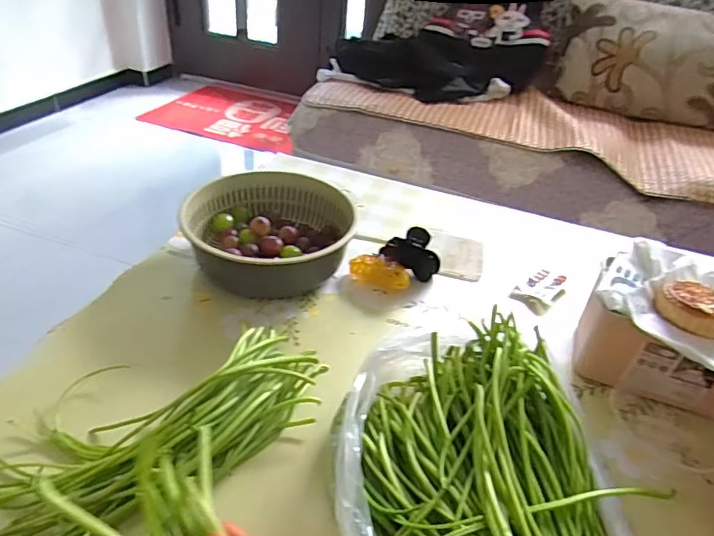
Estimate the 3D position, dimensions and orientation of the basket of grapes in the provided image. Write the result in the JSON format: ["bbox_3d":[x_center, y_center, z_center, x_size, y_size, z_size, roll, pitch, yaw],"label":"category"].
[{"bbox_3d":[-0.118,-0.054,0.703,0.208,0.072,0.207,-2,37,-11],"label":"basket of grapes"}]

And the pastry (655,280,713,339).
[{"bbox_3d":[0.331,0.039,0.509,0.060,0.021,0.070,14,37,11],"label":"pastry"}]

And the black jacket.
[{"bbox_3d":[0.229,-0.632,1.588,0.607,0.121,0.345,19,38,18],"label":"black jacket"}]

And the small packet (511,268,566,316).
[{"bbox_3d":[0.247,0.033,0.704,0.084,0.021,0.048,-27,47,-37],"label":"small packet"}]

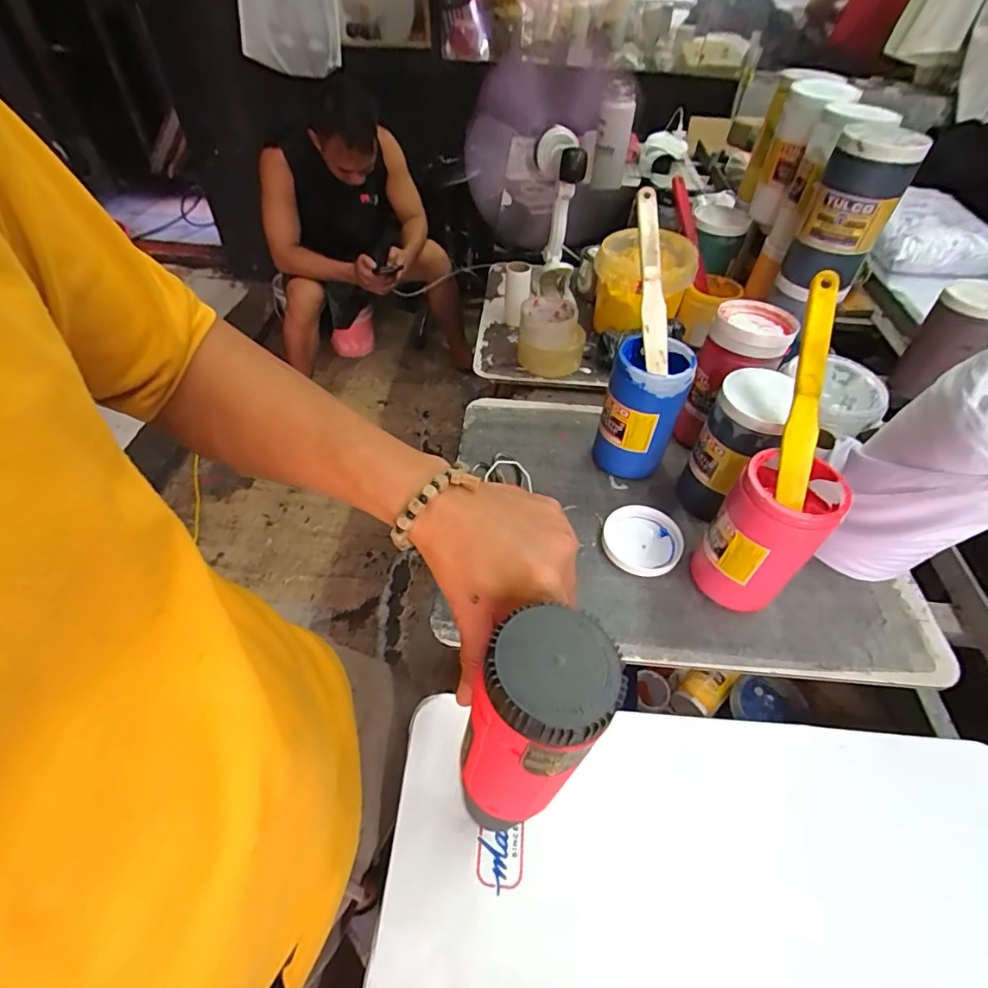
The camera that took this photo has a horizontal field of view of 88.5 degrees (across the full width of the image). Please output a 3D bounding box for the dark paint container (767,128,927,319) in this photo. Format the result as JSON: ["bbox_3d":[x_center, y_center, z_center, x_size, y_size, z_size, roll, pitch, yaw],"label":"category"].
[{"bbox_3d":[0.450,-0.346,0.664,0.093,0.208,0.080,26,53,18],"label":"dark paint container"}]

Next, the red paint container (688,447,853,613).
[{"bbox_3d":[0.279,0.045,0.533,0.094,0.169,0.096,34,56,24],"label":"red paint container"}]

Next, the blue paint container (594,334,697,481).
[{"bbox_3d":[0.188,-0.105,0.659,0.092,0.165,0.095,15,50,10],"label":"blue paint container"}]

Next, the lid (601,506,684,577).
[{"bbox_3d":[0.180,0.057,0.619,0.093,0.011,0.098,1,49,-1],"label":"lid"}]

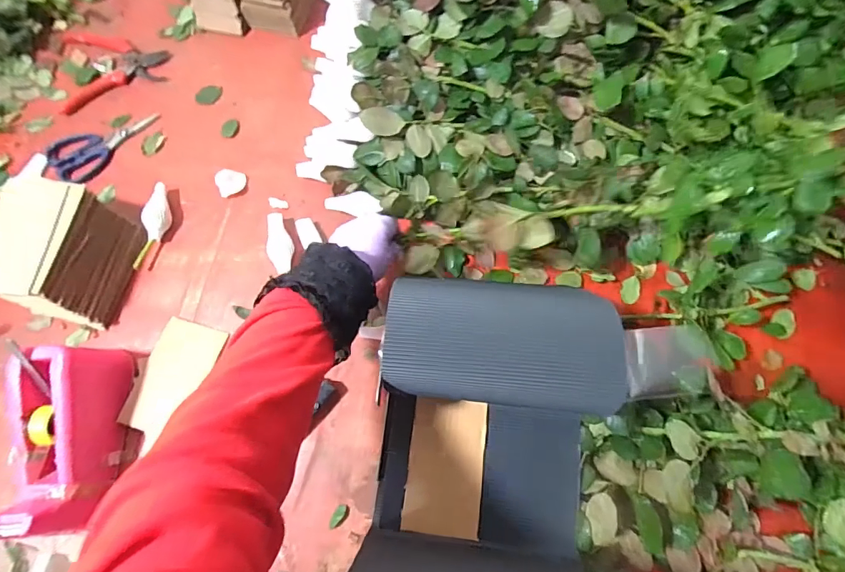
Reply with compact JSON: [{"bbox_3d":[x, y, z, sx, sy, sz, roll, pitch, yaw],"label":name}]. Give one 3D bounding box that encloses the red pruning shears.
[{"bbox_3d":[-0.490,-0.357,0.698,0.156,0.016,0.156,-14,75,-3],"label":"red pruning shears"}]

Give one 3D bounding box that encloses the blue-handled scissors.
[{"bbox_3d":[-0.468,-0.206,0.654,0.159,0.018,0.087,-32,75,-18],"label":"blue-handled scissors"}]

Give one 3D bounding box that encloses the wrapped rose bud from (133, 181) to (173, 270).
[{"bbox_3d":[-0.376,-0.085,0.614,0.028,0.030,0.125,10,73,-2],"label":"wrapped rose bud"}]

—————

→ **What you have to do**: Leave out the images and copy every record above exactly.

→ **Answer box**:
Estimate the 3D position, dimensions and orientation of the basket of grapes in the provided image. Write the result in the JSON format: ["bbox_3d":[x_center, y_center, z_center, x_size, y_size, z_size, roll, pitch, yaw],"label":"category"].
[{"bbox_3d":[-0.118,-0.054,0.703,0.208,0.072,0.207,-2,37,-11],"label":"basket of grapes"}]

And the pastry (655,280,713,339).
[{"bbox_3d":[0.331,0.039,0.509,0.060,0.021,0.070,14,37,11],"label":"pastry"}]

And the black jacket.
[{"bbox_3d":[0.229,-0.632,1.588,0.607,0.121,0.345,19,38,18],"label":"black jacket"}]

And the small packet (511,268,566,316).
[{"bbox_3d":[0.247,0.033,0.704,0.084,0.021,0.048,-27,47,-37],"label":"small packet"}]

The camera that took this photo has a horizontal field of view of 88.5 degrees (across the full width of the image). Please output a 3D bounding box for the dark paint container (767,128,927,319) in this photo. Format the result as JSON: ["bbox_3d":[x_center, y_center, z_center, x_size, y_size, z_size, roll, pitch, yaw],"label":"category"].
[{"bbox_3d":[0.450,-0.346,0.664,0.093,0.208,0.080,26,53,18],"label":"dark paint container"}]

Next, the red paint container (688,447,853,613).
[{"bbox_3d":[0.279,0.045,0.533,0.094,0.169,0.096,34,56,24],"label":"red paint container"}]

Next, the blue paint container (594,334,697,481).
[{"bbox_3d":[0.188,-0.105,0.659,0.092,0.165,0.095,15,50,10],"label":"blue paint container"}]

Next, the lid (601,506,684,577).
[{"bbox_3d":[0.180,0.057,0.619,0.093,0.011,0.098,1,49,-1],"label":"lid"}]

Reply with compact JSON: [{"bbox_3d":[x, y, z, sx, sy, sz, roll, pitch, yaw],"label":name}]. Give one 3D bounding box that encloses the red pruning shears.
[{"bbox_3d":[-0.490,-0.357,0.698,0.156,0.016,0.156,-14,75,-3],"label":"red pruning shears"}]

Give one 3D bounding box that encloses the blue-handled scissors.
[{"bbox_3d":[-0.468,-0.206,0.654,0.159,0.018,0.087,-32,75,-18],"label":"blue-handled scissors"}]

Give one 3D bounding box that encloses the wrapped rose bud from (133, 181) to (173, 270).
[{"bbox_3d":[-0.376,-0.085,0.614,0.028,0.030,0.125,10,73,-2],"label":"wrapped rose bud"}]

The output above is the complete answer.